Дмитрий Мережковский - Лютер
Падали, падали монеты в денежную кружку-барабан, и в протяжном звоне их слышалась старенькому священнику веселая песенка Тецеля:
Динь-динь-дон! Динь-динь-дон!В кружке денежка звенит —К небу душенька летит!
Черная, узкая щель в крышке барабана, у подножия креста, казалась ему смеющимся диавольским ртом. И как будто возвещая поход Силы Нечистой на весь крещеный мир, сначала где-то далеко на площади, а потом все ближе и ближе, потом в самой церкви, бил другой барабан: «Тра-та-та-та-та!»
12
«Я пробью его барабан!» – сказал Лютер, услышав впервые о Тецеле в 1516 году, и как сказал, так и сделал.[206]
Зная, с какой презрительной усмешкой сановники Римской церкви называют казну, собранную за Отпущения в Германии, «немецкими грехами»,[207] и памятуя старую поговорку умных людей: «Если Рим недалек, дальше прячь кошелек», князь-избиратель Саксонский, Фридрих Мудрый, запретил продажу Индульгенций в своих владениях.[208] Но люди из Виттенберга сбегались толпами в находившуюся по ту сторону границы юттербокскую лавочку Тецеля. Лютер знал об этом, и можно судить о том, что он чувствовал, по таким намекам в тогдашних проповедях его, как этот: «Слово „indulgere“ (отпускать) по-латыни значит то же, что permittere (позволять); следовательно, „отпущение“ грехов есть не что иное, как позволение грешить вовсю, ругаясь над Крестом Господним… О, великий ужас века сего! О, спящие пастыри! О, тьма осязательнее тьмы Египетской! О, невероятное перед грозящей гибелью спокойствие![209] «Люди ждут, чтобы я заговорил об Отпущении, и я буду говорить о нем, потому что это зло уже стоит у наших дверей… и мой долг остеречь людей от этой опасности».[210]
Но Лютер чувствует, что мало говорить, – надо что-то сделать, а что – не знает. В эти дни он весь, как раскаленная добела, дрожащая на тетиве натянутого лука стрела. Если он ничего не сделает сам, за него сделает кто-то: «Дело Его – мое». Кто лук натянул, Тот и пустит стрелу в цель – в сердце Врага.

========================================

:: Суть задания ::
Кто, согласно отрывку о Лютере, запретил продажу индульгенций в своих владениях?

========================================

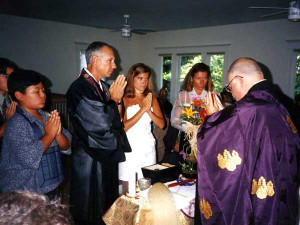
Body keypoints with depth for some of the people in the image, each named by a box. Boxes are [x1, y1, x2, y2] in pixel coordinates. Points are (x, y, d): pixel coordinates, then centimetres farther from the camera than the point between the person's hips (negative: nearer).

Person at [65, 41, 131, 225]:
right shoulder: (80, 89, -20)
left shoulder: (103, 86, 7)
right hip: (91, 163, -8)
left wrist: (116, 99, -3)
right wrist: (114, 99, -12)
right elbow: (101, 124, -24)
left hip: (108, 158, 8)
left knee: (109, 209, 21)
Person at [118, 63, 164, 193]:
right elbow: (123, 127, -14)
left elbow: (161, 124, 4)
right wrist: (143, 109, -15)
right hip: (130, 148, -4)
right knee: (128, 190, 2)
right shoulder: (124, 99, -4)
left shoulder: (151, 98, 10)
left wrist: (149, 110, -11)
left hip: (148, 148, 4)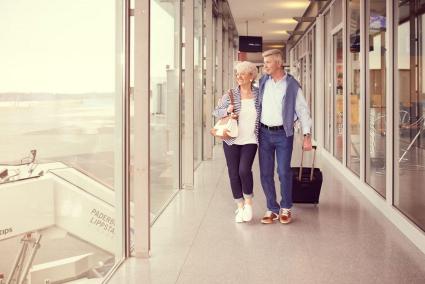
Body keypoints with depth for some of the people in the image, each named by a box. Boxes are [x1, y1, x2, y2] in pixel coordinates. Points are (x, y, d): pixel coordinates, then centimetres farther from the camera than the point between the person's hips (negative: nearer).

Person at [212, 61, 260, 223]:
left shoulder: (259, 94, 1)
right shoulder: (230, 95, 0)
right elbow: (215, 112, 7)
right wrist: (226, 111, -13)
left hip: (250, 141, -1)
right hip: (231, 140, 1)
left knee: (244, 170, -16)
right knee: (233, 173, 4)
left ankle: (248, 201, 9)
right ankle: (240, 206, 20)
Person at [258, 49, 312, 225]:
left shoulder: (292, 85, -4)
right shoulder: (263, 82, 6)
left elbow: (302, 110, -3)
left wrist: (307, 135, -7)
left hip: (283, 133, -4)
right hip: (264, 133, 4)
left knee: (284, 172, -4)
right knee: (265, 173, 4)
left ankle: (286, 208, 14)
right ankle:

========================================

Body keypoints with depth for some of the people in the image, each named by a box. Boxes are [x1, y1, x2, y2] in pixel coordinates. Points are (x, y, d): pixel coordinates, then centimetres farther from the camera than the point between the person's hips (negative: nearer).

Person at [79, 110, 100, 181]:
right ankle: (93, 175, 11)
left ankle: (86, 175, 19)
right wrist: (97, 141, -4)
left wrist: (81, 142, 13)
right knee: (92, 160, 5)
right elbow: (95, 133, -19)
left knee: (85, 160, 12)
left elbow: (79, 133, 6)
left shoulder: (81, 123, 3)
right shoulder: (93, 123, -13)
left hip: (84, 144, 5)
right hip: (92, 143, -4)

========================================

:: Ответ к заданию ::
Князь-избиратель Саксонский Фридрих Мудрый.